Thursday, June 11, 2009

his birth:
…and then my world was complete. I realized that all of the other things I had wanted in my life, that were my life, were merely that—things. I promised myself that from this precise second on, my mind will no longer be consumed by thoughts of the things I do not have that a friend or neighbor does. I will look upon your charming face and recognize that, as long as I have you, even if I have nothing, I have everything.

and death:
I both hear and feel it when you take a breath-shallow and quick. Your cough is only a sound, your body to weak to move a bit. I remember reading that when babies are born too early the benefit of having the mother hold their child skin to skin encourages the health of the baby and decreases the mortality rate. It’s called "Kangaroo Care". You and I used to sleep in the recommended position: tummy to tummy, head in between the breasts. The baby's head is turned so that the ear is above the parent's heart.

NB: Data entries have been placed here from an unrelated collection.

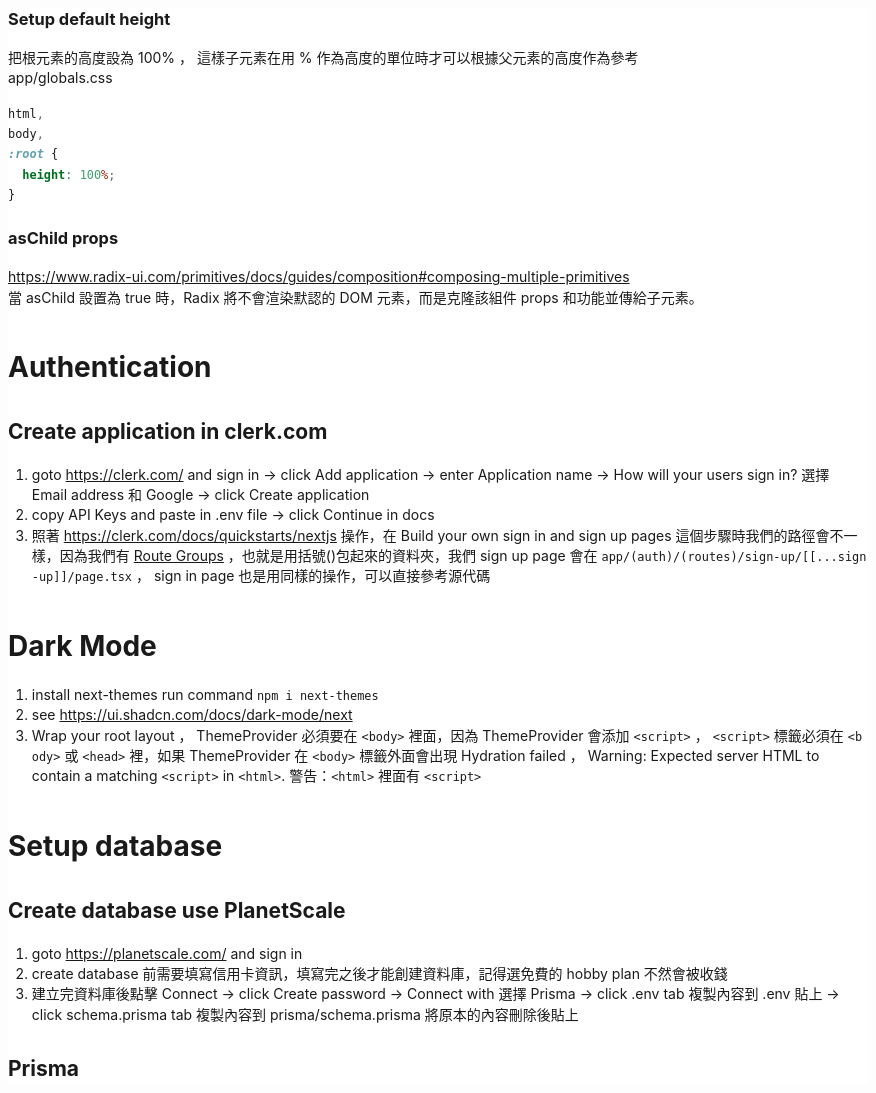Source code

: ### Setup default height

把根元素的高度設為 100% ， 這樣子元素在用 % 作為高度的單位時才可以根據父元素的高度作為參考  
app/globals.css

```css
html,
body,
:root {
  height: 100%;
}
```

### asChild props

https://www.radix-ui.com/primitives/docs/guides/composition#composing-multiple-primitives  
當 asChild 設置為 true 時，Radix 將不會渲染默認的 DOM 元素，而是克隆該組件 props 和功能並傳給子元素。

# Authentication

## Create application in clerk.com

1. goto https://clerk.com/ and sign in -> click Add application -> enter Application name -> How will your users sign in? 選擇 Email address 和 Google -> click Create application
2. copy API Keys and paste in .env file -> click Continue in docs
3. 照著 https://clerk.com/docs/quickstarts/nextjs 操作，在 Build your own sign in and sign up pages 這個步驟時我們的路徑會不一樣，因為我們有 [Route Groups](https://nextjs.org/docs/app/building-your-application/routing/route-groups) ，也就是用括號()包起來的資料夾，我們 sign up page 會在 `app/(auth)/(routes)/sign-up/[[...sign-up]]/page.tsx` ， sign in page 也是用同樣的操作，可以直接參考源代碼

# Dark Mode

1. install next-themes run command `npm i next-themes`
2. see https://ui.shadcn.com/docs/dark-mode/next
3. Wrap your root layout ， ThemeProvider 必須要在 `<body>` 裡面，因為 ThemeProvider 會添加 `<script>` ， `<script>` 標籤必須在 `<body>` 或 `<head>` 裡，如果 ThemeProvider 在 `<body>` 標籤外面會出現 Hydration failed ， Warning: Expected server HTML to contain a matching `<script>` in `<html>`. 警告：`<html>` 裡面有 `<script>`

# Setup database

## Create database use PlanetScale

1. goto https://planetscale.com/ and sign in
2. create database 前需要填寫信用卡資訊，填寫完之後才能創建資料庫，記得選免費的 hobby plan 不然會被收錢
3. 建立完資料庫後點擊 Connect -> click Create password -> Connect with 選擇 Prisma -> click .env tab 複製內容到 .env 貼上 -> click schema.prisma tab 複製內容到 prisma/schema.prisma 將原本的內容刪除後貼上

## Prisma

You are no longer able to be in that position comfortably, so instead I place my arm under your shirt, your stomach warm on my skin. I try to believe that, as a wanna be wallaby, my skin against yours will grant me a few more days, hours, minutes with you, because I don’t know what I will do if it doesn’t….

Tuesday, June 2, 2009

Some days there won't be a song in your heart. Sing anyway. ~Emory Austin

Friday, May 29, 2009

I have been lucky to have my dreams filled with Owen as of late! Last night, I dreamt that I was taking him to the zoo. The best part of the dreams, however, is that I have the knowledge that he is gone, so I absolutely take full advantage of the time I am spending with him in my dreams-extra hugs and kisses and "I love you" s. Feeling the weight of his body on mine as he lays across me, as he did each night when he was here with me, the feel of his fuzzy head against my cheek and lips--it's all there in my dreams.

Tuesday, May 19, 2009

Have you read the book "My Sister's Keeper" by Jodi Picoult? It's one of my favorites.  I read it before Owen's journey with cancer...hits home harder now, obviously. It's about a family with two daughters. One has leukemia. The other was conceived to be a bone marrow donor for her sister.  When that daughter reaches 13, she decides that she no longer wants to be the pin cushion and donor for her sister and sues her parents for the rights to her body, with potentially fatal results for her sister.
  The book has been made into a movie that is being released in June.  I am sure that it will be phenomenol.  Jodi's books have all been books that really force you to ask questions of yourself and question what you believe.  I hope that the movie does the book justice.  If I taught high school English, I would love to have the book included in my curriculumn.   
  Keep Owen's smile in your thoughts--I always do!

Saturday, May 9, 2009

   I was reading back through my calendar yesterday, and was amazed by the amount if days that Owen spent in the hospital. It was not rare for him to go into the hospital on a Friday for chemo, expecting to leave on Sunday or Monday, only to have to stay for an additional week or more due to blood counts, or infections, etc, etc...
  I have many things of Owen's saved.  I have some clothes, toys, and books. I am not able to get rid of those. If I ever have more children, I would want to share them with them. Additionally, when I have grandchildren, I would want to do the same-read them his favorite books, show them his toys, etc. 
  I wish he were here to tickle! I listened to one of his favorite CD's in the car yesterday and sang along.  How much fun we all had dancing and singing along with Bear in the Big Blue House!!
  Rain today.  The perfect day to watch movies and read, waiting for the rainbow!